Christine Smith


As a young girl I had a feeling I’d marry a youth pastor. Maybe it had to do with growing up attending church and being involved in ministry at an early age, or maybe it was God whispering a glimpse of my future — I try not to stress about it.

What I do know is that after five years of being a youth pastor’s wife I was in complete shock when we decided to leave our home church this past October. It was an extremely difficult decision based on several key factors, from leadership differences to decreasing church finances that threatened my husband’s full-time position.

Being married to the position wasn’t a conscious thought — it was our daily reality. Church was our primary source of employment, ministry and community. We met and married at that church.

Matt was the hot new youth guy, and I was the single gal in the office. He said I had “sparkly eyes” and I thought he was amazing (he is, after all) and a year later we married. On our new journey there were many exciting turns, like growth in the youth group and the transition from part-time to full-time ministry for Matt. So, when — five years after he went on staff — we found ourselves saying goodbye, I was more than a little surprised.

We naturally assumed Matt would resume church-based ministry right away, and he was recommended for, and was offered, a full-time youth position at a sister church nearby. Life was back on track, until we turned it down.

After sleepless nights, tear-filled conversations and lots of prayer we made the decision to turn down the only sure option we had at the time — a full-time job offer in ministry with benefits.

With no job, no church, no health insurance — only God’s peace assuring that we were headed in the right direction — surprise turned to shock a few weeks later when our newfound joblessness allowed us the time and space to begin grieving the loss we had just endured.

In the midst of this grief and transition a new friend asked, in one of those God-inspired moments, what we thought we wanted to do next. Our immediate response was church ministry (duh). Then they asked, “Why?”

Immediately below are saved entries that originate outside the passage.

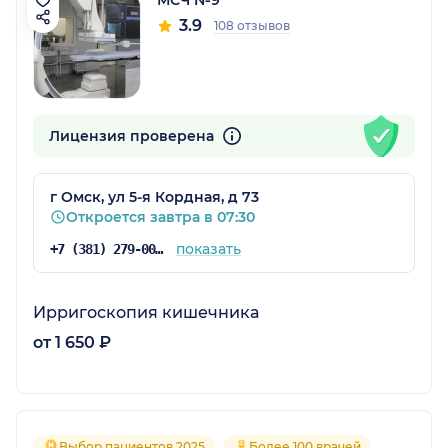
3.9
108 отзывов
Лицензия проверена
г Омск, ул 5-я Кордная, д 73
Откроется завтра в 07:30
показать
+7 (381) 279-00-73
Ирригоскопия кишечника
от 1 650 ₽
Выбор пациентов 2025
Более 100 врачей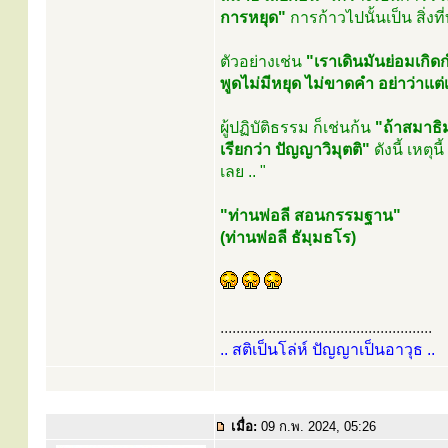
การหยุด"
การก้าวไปนั้นเป็น สิ่งท
ตัวอย่างเช่น
"เราเดินมันย่อมเกิดก
พูดไม่มีหยุด ไม่ขาดคำ อย่าว่าแต
ผู้ปฏิบัติธรรม ก็เช่นก้น
"ถ้าสมาธิ
เรียกว่า ปัญญาวิมุตติ"
ดังนี้ เหตุ
เลย .. "
"ท่านพ่อลี สอนกรรมฐาน"
(ท่านพ่อลี ธัมฺมธโร)
.....................................................
.. สติเป็นโล่ห์ ปัญญาเป็นอาวุธ ..
เมื่อ:
09 ก.พ. 2024, 05:26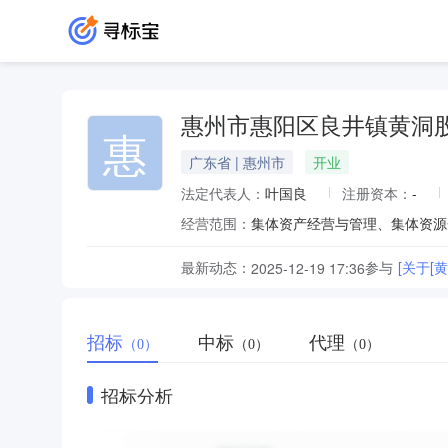
惠州市惠阳区良井镇黄洞
惠
广东省 | 惠州市
开业
法定代表人：
叶国良
注册资本：
-
经营范围：
集体资产经营与管理、集体资源
最新动态：
参与
[关于
2025-12-19 17:36
招标
中标
代理
（0）
（0）
（0）
招标分析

We were dumbfounded at the question and scrambled for an answer. “Why not?” we thought. In our minds, traditional church-based organizations were where ministry happened. But then God began challenging us to explore a new definition for the word church. We began asking: Does the current evangelical expression of church match what we read about in the book of Acts? If not, what are some possible reasons, and what can we do about it? Our desire is not to disregard or disrespect the current organizational structure the body of Christ has developed — however, we are open to exploring new means and expressions of biblical ministry.

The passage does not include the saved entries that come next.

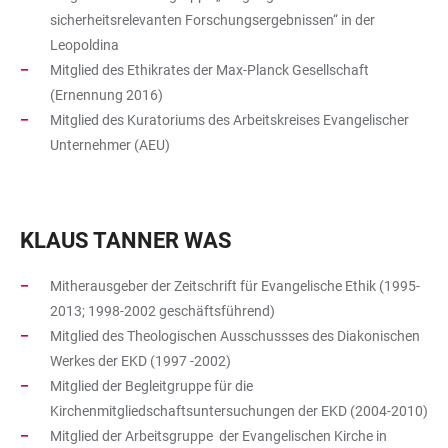
sicherheitsrelevanten Forschungsergebnissen“ in der
Leopoldina
Mitglied des Ethikrates der Max-Planck Gesellschaft
(Ernennung 2016)
Mitglied des Kuratoriums des Arbeitskreises Evangelischer
Unternehmer (AEU)
KLAUS TANNER WAS
Mitherausgeber der Zeitschrift für Evangelische Ethik (1995-
2013; 1998-2002 geschäftsführend)
Mitglied des Theologischen Ausschussses des Diakonischen
Werkes der EKD (1997 -2002)
Mitglied der Begleitgruppe für die
Kirchenmitgliedschaftsuntersuchungen der EKD (2004-2010)
Mitglied der Arbeitsgruppe der Evangelischen Kirche in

In God’s kindness he is also refining our understanding of doing and being. As we learned in ministry, sadly the two often get turned around amidst the busyness and business of it all.

God won’t often use us to help impact the lives of others until our own are fully submitted to him. It’s crucial that we don’t plateau in our openness to the Holy Spirit’s powerful spiritual formation in us. We will never “arrive,” we will never grow “enough” this side of heaven; I believe a dangerous many of us get lulled to sleep in the activity of ministry. We need to stay alert, as Scripture tells us; we still have a very real enemy out there singing the lullaby of complacency, success and significance.

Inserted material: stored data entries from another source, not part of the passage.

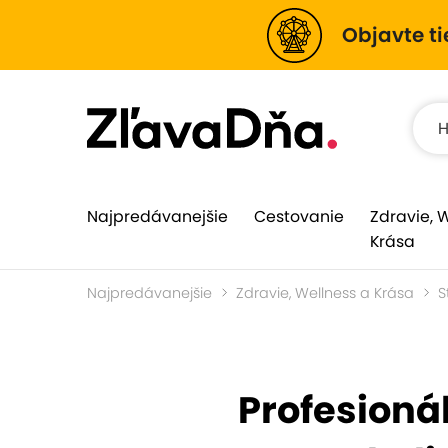
Objavte ti
Najpredávanejšie
Cestovanie
Zdravie, 
Krása
Najpredávanejšie
Zdravie, Wellness a Krása
S
Profesionál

With all of this newfound time in our lives, we’re experiencing a separation between our working definitions of ministry and church (the organization). It’s not that they are no longer related; however, we are seeing that ministry can powerfully take place outside of the Sunday morning organization.

Still very much in transition and in process for what’s next in our own journey, we continue feeling God inquire us, “Why?” at each crossroad. It can feel a little disconcerting at times, but it is good. He’s teaching us to remain open to his leading, even when the path doesn’t fit our traditional understanding of living a life in Christ. God may just be trying to do something new that we would have never dreamed of.

May we follow Peter’s example of trial and error, stepping out of the boat wherever, whenever and to whatever it is Christ is calling us, trusting in his abundant love when we stumble.